Open for better care was a national patient safety campaign coordinated by the Health Quality & Safety Commission. The campaign focused on reducing harm in the areas of:
Falls was the first area of focus, SSIs the second, reducing perioperative harm the third, medication safety the fourth, and in April 2015 the focus has returned to falls. The final focus was clinical leadership for quality and safety.
The campaign aligned and worked with existing patient safety initiatives, such as the First, Do No Harm campaign in the Northern Region, and other local and national initiatives such as Hand Hygiene New Zealand and Target CLAB Zero.
The campaign was launched on 17 May 2013 by the Associate Minister of Health, Hon Jo Goodhew and concluded on 30 June 2016.

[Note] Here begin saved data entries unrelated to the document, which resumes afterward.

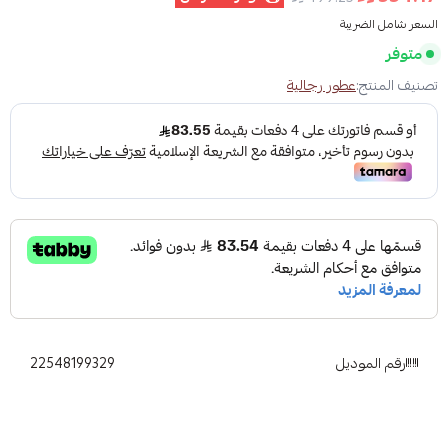
السعر شامل الضريبة
متوفر
تصنيف المنتج:
عطور رجالية
رقم الموديل
22548199329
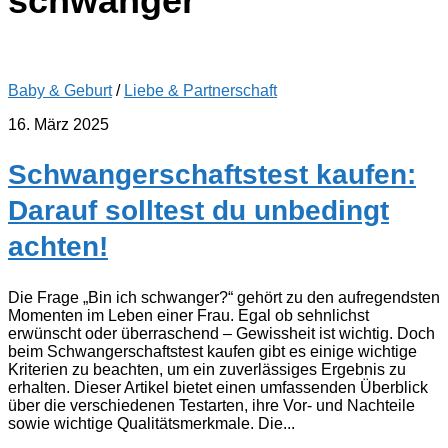
schwanger
Baby & Geburt
/
Liebe & Partnerschaft
16. März 2025
Schwangerschaftstest kaufen:
Darauf solltest du unbedingt
achten!
Die Frage „Bin ich schwanger?“ gehört zu den aufregendsten
Momenten im Leben einer Frau. Egal ob sehnlichst
erwünscht oder überraschend – Gewissheit ist wichtig. Doch
beim Schwangerschaftstest kaufen gibt es einige wichtige
Kriterien zu beachten, um ein zuverlässiges Ergebnis zu
erhalten. Dieser Artikel bietet einen umfassenden Überblick
über die verschiedenen Testarten, ihre Vor- und Nachteile
sowie wichtige Qualitätsmerkmale. Die...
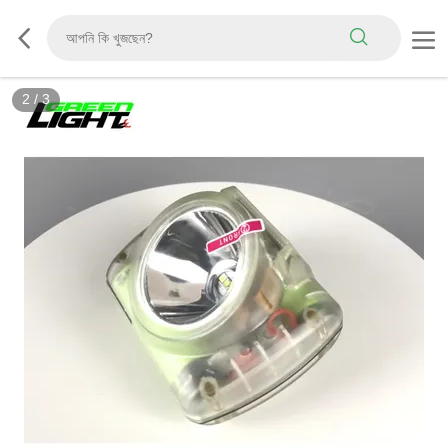
3
/
3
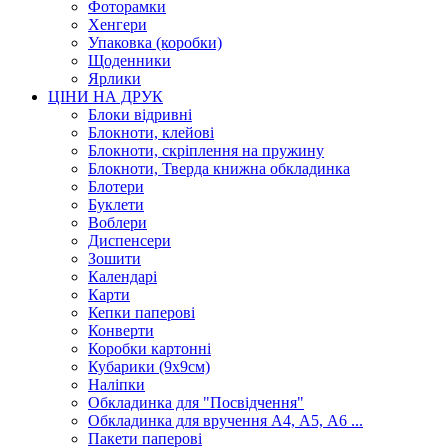
Фоторамки
Хенгери
Упаковка (коробки)
Щоденники
Ярлики
ЦІНИ НА ДРУК
Блоки відривні
Блокноти, клейові
Блокноти, скріплення на пружину
Блокноти, Тверда книжна обкладинка
Блотери
Буклети
Воблери
Диспенсери
Зошити
Календарі
Карти
Кепки паперові
Конверти
Коробки картонні
Кубарики (9х9см)
Наліпки
Обкладинка для "Посвідчення"
Обкладинка для вручення А4, А5, А6 ...
Пакети паперові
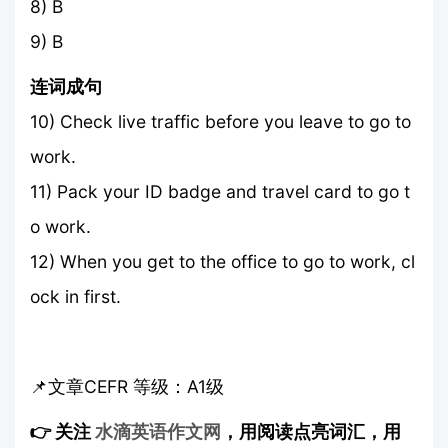
8) B
9) B
连词成句
10) Check live traffic before you leave to go to
work.
11) Pack your ID badge and travel card to go t
o work.
12) When you get to the office to go to work, cl
ock in first.
📌文章CEFR 等级：A1级
👉 关注
水滴英语作文网
，用阅读点亮词汇，用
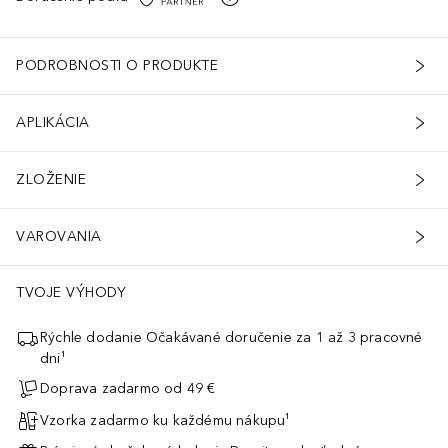
tearyl.
PODROBNOSTI O PRODUKTE
APLIKÁCIA
ZLOŽENIE
VAROVANIA
TVOJE VÝHODY
Rýchle dodanie Očakávané doručenie za 1 až 3 pracovné
dni¹
Doprava zadarmo od 49 €
Vzorka zadarmo ku každému nákupu¹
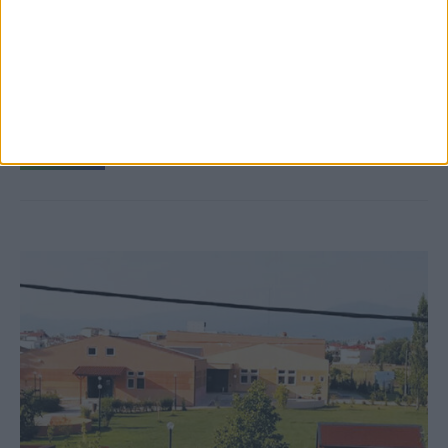
8 Αυγούστου 2026, 9:41 πμ
Δωρεά ακινήτου και μελέτης για τη
δημιουργία «Κειμηλιοαρχείου» στη
Ρεντίνα
ΚΑΡΔΙΤΣΑ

National design, regional implementation
The campaign was coordinated nationally by the Commission and implemented regionally by the health sector. DHBs and other providers adopted the national approach and associated resources in a way that best suited their local environment and situation. A key purpose of the campaign was to promote interventions/actions that are evidence based and proven to reduce harm and improve the quality and safety of patient care. The campaign also reduced duplication of effort and encouraged frameworks that promote a level of standardisation in regional approaches.
Each of the four regions (Northern [with First, Do No Harm], Midland, Central and South Island), established a campaign steering group for their region and worked with the Commission on campaign implementation. That approach was chosen to ensure appropriate design, sustainable change, increased capability and ongoing ownership by the sector.